En un escenario que ha generado controversia en Estados Unidos, activistas han interrumpido servicios religiosos en iglesias donde se presume que un pastor trabaja para la Agencia de Inmigración y Seguridad de los Estados Unidos (ICE). Este fenómeno, vinculado a un caso en Minnesota, ha llamado la atención de organismos federales y sectores religiosos. Los activistas afirman que un pastor en la Iglesia de la Ciudad en Saint Paul, Minnesota, también dirige la oficina local de ICE. Según un video difundido en las redes sociales, los participantes gritaron 'ICE out' y 'Justicia para Renee Good', referenciando a una mujer de 37 años que fue ejecutada por un agente del ICE en Minneapolis.

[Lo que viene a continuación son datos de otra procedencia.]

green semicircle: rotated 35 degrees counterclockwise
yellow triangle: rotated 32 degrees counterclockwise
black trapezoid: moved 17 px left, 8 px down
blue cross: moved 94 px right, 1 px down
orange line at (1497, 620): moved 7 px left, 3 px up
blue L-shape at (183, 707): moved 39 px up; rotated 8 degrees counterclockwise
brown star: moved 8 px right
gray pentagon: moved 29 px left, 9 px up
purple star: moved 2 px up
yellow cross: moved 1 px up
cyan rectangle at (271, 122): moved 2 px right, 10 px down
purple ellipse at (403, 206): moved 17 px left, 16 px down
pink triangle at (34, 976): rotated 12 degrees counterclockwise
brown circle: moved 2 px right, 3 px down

El caso ha provocado una respuesta inmediata del Departamento de Justicia (DOJ). La Oficial Asistente del DOJ, Harmeet Dhillon, destacó que están investigando 'violaciones civiles y federales' por la desacreditación de un espacio de oración y el intercambio con cristianos. La declaración se hizo en redes sociales, donde señaló: 'Una casa de oración no es un foro público para protestar. Es un espacio protegido por leyes federales y civiles'.

El incidente se vincula a un caso previo en el que una madre de tres hijos, Renee Good, fue asesinada por un agente del ICE en un contexto de aumento de actividades de inmigración federal. Los activistas, pertenecientes a Black Lives Matter Minnesota, afirman que el pastor David Easterwood, líder de la oficina local de ICE, está involucrado en prácticas consideradas ilegales. Esto ha generado una tensión entre el sector religioso y las autoridades federales, que buscan proteger los derechos de las personas en espacios de oración.

El caso también ha sido amplificado por el presidente Donald Trump, quien repitió un mensaje erróneo de un apoyo en sus redes sociales, afirmando que Don Lemon debería recibir una pena de 40 años por haber grabado una protesta en una iglesia. El mensaje original, que menciona una persona que fue condenada a 40 meses por violar la Ley de la Acción Facial (FACE Act), ha sido corregido por el autor, quien admitió un error en la redacción. Este incidente ha creado un caos en las redes sociales, donde se discute la necesidad de un marco legal claro para proteger los derechos religiosos en espacios de oración.

El caso de Renee Good, una madre de tres hijos, ha sido un caso emblemático de la confrontación entre el Estado y los derechos civiles. Su muerte, según el caso, ha sido el motivo para que los activistas se enfrenten a las fuerzas federales. Los medios han destacado la importancia de una respuesta equilibrada que proteja tanto los derechos religiosos como los derechos de protección contra la violencia policial.

El tema ha generado una discusión sobre la necesidad de un marco legal que proteja a las personas en espacios de oración. Los activistas, apoyados por organizaciones como Black Lives Matter, insisten en que las iglesias son espacios seguros y no pueden ser utilizadas como foros para protestas. Por otro lado, el gobierno federal ha señalado que cualquier interrupción en un espacio de oración puede ser considerada una violación de derechos civiles.